I’m now in Madrid. Moving to a new place can be a little strange for the psyche. Before I took off to Spain, I really began to think about the different lifestyle I was about to have. I thought about the fact that I have no immediate plan after school, and I really can’t develop a plan because the whole ‘obtaining a degree’ thing is somewhat part of the confusion. It’s not like a bachelors degree; it’s a graduate degree and it’s only going to take one year rather than four. A year isn’t that long, not like four years is when the end seems to be forever away, and your big life decisions really are put off for a while. This time those ‘big’ decisions somewhat loom before I ever set foot into a lecture hall. Where am I going to end up living after this is all said and done? Where will I have the most job opportunity and what field do I immediately pursue? What type of career do I really want to have? What’s the biggest thing I need to take away from this experience? How do I make sure I don’t miss a big opportunity, and how do I recognize that moment? When is the next time I will see my friends?
It can be scary. I got frightened a bit in the 48 hours leading up to departure. My mom dreaded the departure more than anybody, and I felt as if I had to keep it together and be confident to make sure I gave off the impression that I was sure of what I was leaving for. But I was clueless, still am clueless, and will only figure it out with more time. I didn’t even process the amount of schooling I will be doing until I arrived and reread every last document I have received in the past eight months from the school. Let me just say, I’m in for quite the ride. It’s a program packed into a year, and that makes it pretty intensive. Imagine a summer mini session, for a year.
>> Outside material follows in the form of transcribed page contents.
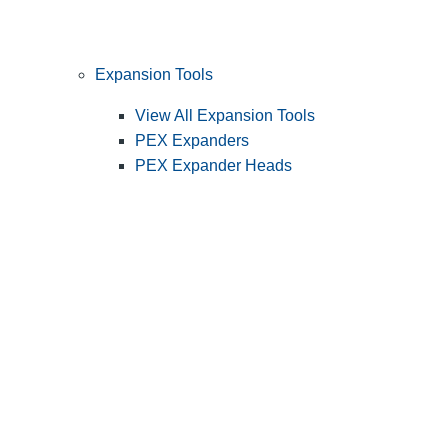
Expansion Tools
View All Expansion Tools
PEX Expanders
PEX Expander Heads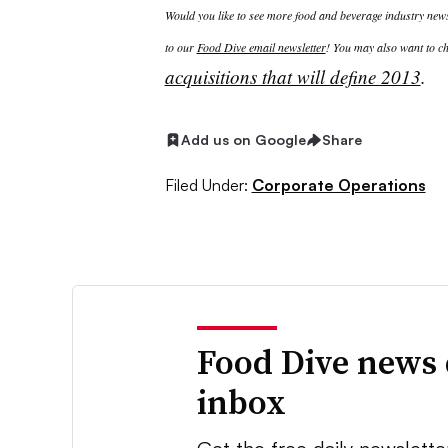
Would you like to see more food and beverage industry news 
to our
Food Dive email newsletter
! You may also want to ch
acquisitions that will define 2013​
.
Add us on Google
Share
Filed Under:
Corporate Operations
Food Dive news 
inbox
This intense schedule could exist in part because I’ve chosen to study something of a broad subject, exactly what I was hoping for, in Sustainable Development. People hear ‘sustainable development’ then process these two words, especially when strung together, and immediately go off thinking environmentalist – tree hugger. Yes, of course, there are good bits of ‘environmental’ subjects covered because they definitely impact sustainability, but there is a lot more to it. I’m actually going to a business school, one of the first in Madrid, and the focuses revolve around main sustainability challenges such as environmental management, socio-economic development, corporate responsibility and reputation, sustainability programs in international organizations, and social entrepreneurship. Basically every book I’ve read thus far, as suggested to me by some of the professors, are all written by economists. I definitely fit in, and it’s exactly what I was hoping for as far as I can tell. There’s a lot of macroeconomics involved.
I’m in Spain; therefore my Spanish is tested every day. I live with five other people, only two of whom are from Spain and still the entire flat communicates in Spanish. You live in a place in which you must speak another language and the motivation to learn becomes necessity. This is good for me, because I want to walk away from here with another language under the belt. I want to be more competitive, and I want to be inundated with another culture. I find that understanding and appreciating differences across cultures is one of my worthy pursuits in life. I strive to be a man of this world, not a man exclusively of one’s city, state, or country.
I think it takes a lot of drive and motivation to go to the lengths I have gone in the past eighteen months. People ask me, “What the hell have you been up to and how/why do you do it?” It’s a perfectly acceptable question. To answer: I do what I do because I have somehow conjured the idea that with the circumstances I have been given, it is my duty to do what I think I’m most capable of in order to help my fellow human being. It is also my duty to find happiness in my pursuit of helping others, and during that pursuit I am sometimes selfish in that I want to experience other cultures for myself, I want to eat good food for myself, I want to share laughter with somebody new for myself, I want to experience the thrill of a lifetime for myself, and I ultimately want to have a good story to tell.
There’s a lot of growing to be done when you live in the way I live. You have deep conversations with people you’ve only known for two hours. You contemplate all the time over what other people have to say, and your own beliefs as well. I challenge myself more than anybody else, and for that I am proud. I often sweep accomplishments under the rug, but this accomplishment and decision to move forward with a masters degree in Spain is not one I need to act so nonchalantly about. It did take a good bit of ambition to get here, and at times I’m still fighting discomfort, but in the end it’s another step in what appears to be the right direction for me. Let’s hope that is exactly what it is.